*The data*
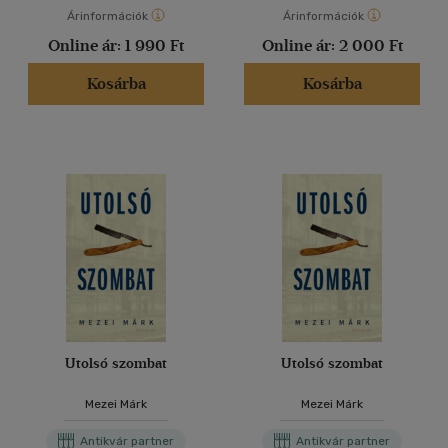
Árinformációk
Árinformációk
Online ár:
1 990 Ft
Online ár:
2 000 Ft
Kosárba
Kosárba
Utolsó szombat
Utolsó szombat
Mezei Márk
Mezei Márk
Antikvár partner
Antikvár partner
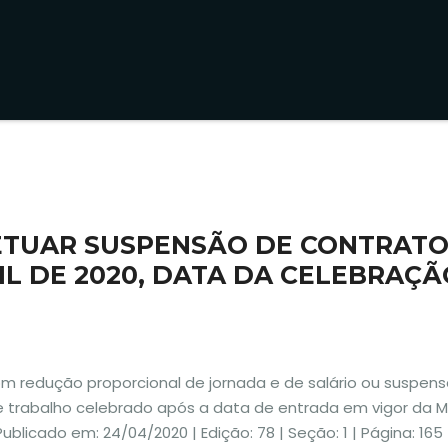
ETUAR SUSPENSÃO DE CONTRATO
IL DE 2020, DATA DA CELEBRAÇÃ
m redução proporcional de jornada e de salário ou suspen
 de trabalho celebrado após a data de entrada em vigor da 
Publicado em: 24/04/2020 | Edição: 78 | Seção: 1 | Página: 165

--

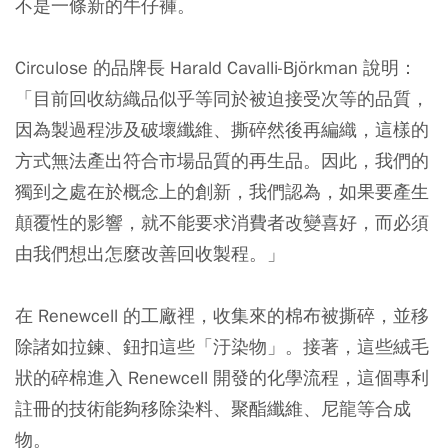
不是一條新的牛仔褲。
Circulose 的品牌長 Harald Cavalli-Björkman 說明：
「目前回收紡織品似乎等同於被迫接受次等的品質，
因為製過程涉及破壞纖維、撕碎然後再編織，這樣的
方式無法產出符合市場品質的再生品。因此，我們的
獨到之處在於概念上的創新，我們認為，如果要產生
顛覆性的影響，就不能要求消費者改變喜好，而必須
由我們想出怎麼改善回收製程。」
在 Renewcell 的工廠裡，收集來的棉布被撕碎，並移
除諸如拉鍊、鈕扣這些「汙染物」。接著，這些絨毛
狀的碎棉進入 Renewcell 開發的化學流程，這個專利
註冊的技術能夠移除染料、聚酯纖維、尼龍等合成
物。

---

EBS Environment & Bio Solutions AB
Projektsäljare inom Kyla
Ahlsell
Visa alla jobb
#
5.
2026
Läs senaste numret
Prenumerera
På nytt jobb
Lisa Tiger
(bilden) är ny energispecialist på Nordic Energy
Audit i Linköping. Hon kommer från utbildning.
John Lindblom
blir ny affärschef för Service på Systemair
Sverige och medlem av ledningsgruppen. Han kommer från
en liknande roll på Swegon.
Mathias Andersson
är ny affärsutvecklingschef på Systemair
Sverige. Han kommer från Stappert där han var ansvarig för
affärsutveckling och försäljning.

*Problem description*
In the listing above, find the line holding "Visa alla jobb" and the line holding "affärsutveckling och försäljning.", then output those two lines and every line between them exactly.

*Final answer*
Visa alla jobb
#
5.
2026
Läs senaste numret
Prenumerera
På nytt jobb
Lisa Tiger
(bilden) är ny energispecialist på Nordic Energy
Audit i Linköping. Hon kommer från utbildning.
John Lindblom
blir ny affärschef för Service på Systemair
Sverige och medlem av ledningsgruppen. Han kommer från
en liknande roll på Swegon.
Mathias Andersson
är ny affärsutvecklingschef på Systemair
Sverige. Han kommer från Stappert där han var ansvarig för
affärsutveckling och försäljning.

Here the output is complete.